Here is the definition of Murder 3 in Minnesota. Whoever, without intent to effect the death of any person, causes the death of another by perpetrating an act eminently dangerous to others and evincing a depraved mind, without regard for human life, is guilty of murder in the third degree and may be sentenced to imprisonment for not more than 25 years. This is akin to our murder two (natural life or term of years with parole eligibility) statute in MI.

Here is the definition of Manslaughter 2nd degree in Minnesota 609.205 MANSLAUGHTER IN THE SECOND DEGREE.

A person who causes the death of another by any of the following means is guilty of manslaughter in the second degree and may be sentenced to imprisonment for not more than ten years or to payment of a fine of not more than $20,000, or both. (1) by the person’s culpable negligence whereby the person creates an unreasonable risk, and consciously takes chances of causing death or great bodily harm to another.

Placing a jury into the head of Chauvin is what Lead Counsel Nelson had to do. He did not. He did the number one no no in the case and that is to answer the government’s story. Instead of creating his own story, Nelson tried to just jar the conclusions. One that was already fixed because he did not, for example, take the testifying police witnesses into the belly of the fire. The scene if you direct the story toward the negligence standard of Manslaughter II, then you are creating doubt or clouding it on Murder 3 an egregious act, and surely clouding the commission of a felony. 

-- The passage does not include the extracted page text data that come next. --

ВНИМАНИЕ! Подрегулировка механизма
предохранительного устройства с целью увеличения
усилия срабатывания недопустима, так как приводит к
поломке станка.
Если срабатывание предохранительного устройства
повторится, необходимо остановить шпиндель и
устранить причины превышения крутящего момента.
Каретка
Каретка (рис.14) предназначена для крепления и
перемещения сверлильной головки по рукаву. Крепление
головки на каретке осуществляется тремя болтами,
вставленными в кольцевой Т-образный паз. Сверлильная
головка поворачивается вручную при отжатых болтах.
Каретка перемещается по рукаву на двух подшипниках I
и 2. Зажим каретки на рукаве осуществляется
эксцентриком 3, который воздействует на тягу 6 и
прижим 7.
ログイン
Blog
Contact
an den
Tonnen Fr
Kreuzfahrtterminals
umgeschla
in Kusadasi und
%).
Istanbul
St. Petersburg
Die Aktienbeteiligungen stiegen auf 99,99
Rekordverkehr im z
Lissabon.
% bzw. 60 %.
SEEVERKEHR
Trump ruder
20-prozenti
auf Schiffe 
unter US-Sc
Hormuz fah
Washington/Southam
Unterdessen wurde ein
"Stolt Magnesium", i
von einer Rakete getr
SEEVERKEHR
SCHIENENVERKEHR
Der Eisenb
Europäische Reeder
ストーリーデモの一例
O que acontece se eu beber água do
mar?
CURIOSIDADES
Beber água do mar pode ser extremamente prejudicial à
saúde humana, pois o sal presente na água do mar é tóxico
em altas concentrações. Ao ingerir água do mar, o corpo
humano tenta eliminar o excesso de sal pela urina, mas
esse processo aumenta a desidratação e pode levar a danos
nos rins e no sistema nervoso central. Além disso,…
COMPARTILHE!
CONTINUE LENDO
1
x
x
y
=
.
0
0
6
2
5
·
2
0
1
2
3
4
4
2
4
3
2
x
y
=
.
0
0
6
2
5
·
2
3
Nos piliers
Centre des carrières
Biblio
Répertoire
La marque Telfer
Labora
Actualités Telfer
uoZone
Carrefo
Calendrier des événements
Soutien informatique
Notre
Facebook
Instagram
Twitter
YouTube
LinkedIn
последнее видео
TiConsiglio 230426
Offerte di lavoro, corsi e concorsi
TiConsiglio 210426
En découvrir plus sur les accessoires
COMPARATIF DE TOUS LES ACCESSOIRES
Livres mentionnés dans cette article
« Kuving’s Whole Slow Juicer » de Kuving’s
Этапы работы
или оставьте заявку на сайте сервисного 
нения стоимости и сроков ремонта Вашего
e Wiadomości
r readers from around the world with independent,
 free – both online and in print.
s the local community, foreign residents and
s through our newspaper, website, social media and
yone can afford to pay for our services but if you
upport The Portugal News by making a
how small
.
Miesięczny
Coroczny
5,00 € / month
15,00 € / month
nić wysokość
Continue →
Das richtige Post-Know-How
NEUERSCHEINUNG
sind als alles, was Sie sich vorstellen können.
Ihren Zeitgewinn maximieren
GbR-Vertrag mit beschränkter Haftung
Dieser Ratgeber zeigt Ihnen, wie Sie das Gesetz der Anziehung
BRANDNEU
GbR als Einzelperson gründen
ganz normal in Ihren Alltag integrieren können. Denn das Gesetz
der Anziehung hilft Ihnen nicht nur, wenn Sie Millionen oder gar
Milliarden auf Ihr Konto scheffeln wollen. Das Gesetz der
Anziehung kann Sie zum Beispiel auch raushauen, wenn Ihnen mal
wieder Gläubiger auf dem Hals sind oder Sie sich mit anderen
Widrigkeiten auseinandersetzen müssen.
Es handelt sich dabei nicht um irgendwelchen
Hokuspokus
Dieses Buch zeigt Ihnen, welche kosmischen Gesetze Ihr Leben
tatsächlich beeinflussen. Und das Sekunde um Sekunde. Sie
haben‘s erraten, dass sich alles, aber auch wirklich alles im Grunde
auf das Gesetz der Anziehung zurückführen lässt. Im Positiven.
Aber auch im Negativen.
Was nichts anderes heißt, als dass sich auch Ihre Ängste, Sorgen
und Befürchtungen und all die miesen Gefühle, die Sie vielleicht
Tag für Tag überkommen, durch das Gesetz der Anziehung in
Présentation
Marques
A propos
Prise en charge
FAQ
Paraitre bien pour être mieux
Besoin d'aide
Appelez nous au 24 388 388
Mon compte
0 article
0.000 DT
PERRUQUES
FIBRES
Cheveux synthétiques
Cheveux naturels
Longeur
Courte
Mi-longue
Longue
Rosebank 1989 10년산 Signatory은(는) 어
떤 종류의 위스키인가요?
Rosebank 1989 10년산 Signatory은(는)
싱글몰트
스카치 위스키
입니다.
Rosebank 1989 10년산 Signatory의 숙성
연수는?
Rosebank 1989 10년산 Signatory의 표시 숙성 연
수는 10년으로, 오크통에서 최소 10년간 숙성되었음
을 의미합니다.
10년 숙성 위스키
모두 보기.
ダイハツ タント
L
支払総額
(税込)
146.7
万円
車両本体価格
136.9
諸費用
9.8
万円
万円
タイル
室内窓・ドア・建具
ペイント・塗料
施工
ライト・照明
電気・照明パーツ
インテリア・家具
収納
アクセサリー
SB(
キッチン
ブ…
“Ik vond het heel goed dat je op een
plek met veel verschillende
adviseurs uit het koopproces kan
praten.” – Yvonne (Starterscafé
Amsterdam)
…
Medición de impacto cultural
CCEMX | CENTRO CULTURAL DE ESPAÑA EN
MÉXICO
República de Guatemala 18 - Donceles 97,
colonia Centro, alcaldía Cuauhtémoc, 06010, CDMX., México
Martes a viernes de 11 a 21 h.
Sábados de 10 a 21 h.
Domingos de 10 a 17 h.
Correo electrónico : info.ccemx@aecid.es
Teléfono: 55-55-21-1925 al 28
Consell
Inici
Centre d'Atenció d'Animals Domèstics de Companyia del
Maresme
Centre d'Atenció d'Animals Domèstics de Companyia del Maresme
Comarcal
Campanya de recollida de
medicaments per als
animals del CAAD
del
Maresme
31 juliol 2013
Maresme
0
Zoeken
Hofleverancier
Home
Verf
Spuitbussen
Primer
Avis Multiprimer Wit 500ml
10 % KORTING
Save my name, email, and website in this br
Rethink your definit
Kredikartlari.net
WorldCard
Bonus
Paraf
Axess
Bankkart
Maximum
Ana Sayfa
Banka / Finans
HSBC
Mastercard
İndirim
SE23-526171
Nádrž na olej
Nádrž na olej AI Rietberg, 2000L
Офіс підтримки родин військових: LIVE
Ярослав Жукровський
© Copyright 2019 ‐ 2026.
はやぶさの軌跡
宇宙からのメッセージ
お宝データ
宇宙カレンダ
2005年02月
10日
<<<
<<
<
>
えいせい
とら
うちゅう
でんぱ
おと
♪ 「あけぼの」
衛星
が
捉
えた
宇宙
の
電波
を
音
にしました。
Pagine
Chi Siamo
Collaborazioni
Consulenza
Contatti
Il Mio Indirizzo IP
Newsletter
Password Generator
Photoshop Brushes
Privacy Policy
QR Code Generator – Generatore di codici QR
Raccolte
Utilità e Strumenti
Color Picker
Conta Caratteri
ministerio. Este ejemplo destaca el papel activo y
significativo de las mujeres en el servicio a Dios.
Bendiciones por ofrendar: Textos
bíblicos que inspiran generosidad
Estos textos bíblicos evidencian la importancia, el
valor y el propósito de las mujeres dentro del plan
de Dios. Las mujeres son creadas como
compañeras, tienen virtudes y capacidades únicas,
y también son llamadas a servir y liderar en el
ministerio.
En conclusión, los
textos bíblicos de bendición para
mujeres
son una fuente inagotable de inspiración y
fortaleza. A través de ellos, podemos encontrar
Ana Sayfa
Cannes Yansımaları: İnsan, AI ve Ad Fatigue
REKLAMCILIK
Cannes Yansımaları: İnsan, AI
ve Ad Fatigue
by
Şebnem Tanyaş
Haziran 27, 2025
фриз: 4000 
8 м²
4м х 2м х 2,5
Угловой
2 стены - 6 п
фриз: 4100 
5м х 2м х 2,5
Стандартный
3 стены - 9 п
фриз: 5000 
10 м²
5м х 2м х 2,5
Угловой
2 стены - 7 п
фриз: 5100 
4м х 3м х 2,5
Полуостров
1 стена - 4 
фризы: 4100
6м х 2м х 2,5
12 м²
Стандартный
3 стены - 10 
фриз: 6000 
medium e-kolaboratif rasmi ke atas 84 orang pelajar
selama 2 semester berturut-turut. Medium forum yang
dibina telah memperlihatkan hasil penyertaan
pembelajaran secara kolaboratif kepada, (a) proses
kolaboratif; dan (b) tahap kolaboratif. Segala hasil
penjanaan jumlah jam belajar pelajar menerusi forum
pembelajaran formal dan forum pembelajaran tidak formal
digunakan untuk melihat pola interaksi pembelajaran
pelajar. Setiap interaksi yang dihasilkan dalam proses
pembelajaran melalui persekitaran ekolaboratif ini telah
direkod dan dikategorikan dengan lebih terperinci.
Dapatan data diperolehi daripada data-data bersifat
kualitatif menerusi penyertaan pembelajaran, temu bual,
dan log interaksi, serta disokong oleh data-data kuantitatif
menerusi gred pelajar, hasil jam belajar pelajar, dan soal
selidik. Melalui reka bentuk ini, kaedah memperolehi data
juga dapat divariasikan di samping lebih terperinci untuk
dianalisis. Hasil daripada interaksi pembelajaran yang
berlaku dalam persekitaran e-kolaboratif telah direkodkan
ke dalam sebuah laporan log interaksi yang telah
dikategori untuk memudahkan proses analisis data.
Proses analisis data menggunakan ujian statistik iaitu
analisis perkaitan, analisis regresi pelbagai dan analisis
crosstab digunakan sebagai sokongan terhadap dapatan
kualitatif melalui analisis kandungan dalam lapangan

I often tell my trial lawyer student’s that the government’s story is rigged toward one end Guilt. It’s simple logic. Your premise that someone is guilty or a wrongdoer and then you consciously or subconsciously look for all evidence to support that conclusion. OJ Simpson’s case was a classic example of a detective (Mark Fuhrman) rushing toward guilt and leaving gaping holes in the process that allowed Robert Shapiro and Johnny Cochran” to drive a Mack Truck full of doubt”- one of my favorites self created phrases when I use in closing argument. A good defense attorney exploits that looking for nuggets that throw doubt into that logical stream. It is not that hard. I tell them creating doubt is so much easier than going to not guilty.

So, I started this with I catch grief. I have spent 31 years honing my skill as a trial lawyer. Pre pandemic I was averaging 8-10 juries a year and the majority of them have been capital (life max). So I in the pit of my stomach, this verdict is unsettling. I would be more accepting of it if Nelson had done some good lawyering. I have accepted tough verdicts when I knew I did my best in telling the story. Not all doubt is bought and sometimes the government’s story is compelling.

It is not incongruent to be a social justice advocate on one hand, yet be dissatisfied with a verdict on the other hand because of poor lawyering. Even if the verdict perpetuates the goal of furthering social justice. To applaud a verdict acquired by poor lawyering, undermines everything I have done to improve the criminal justice system. At least I am consistent.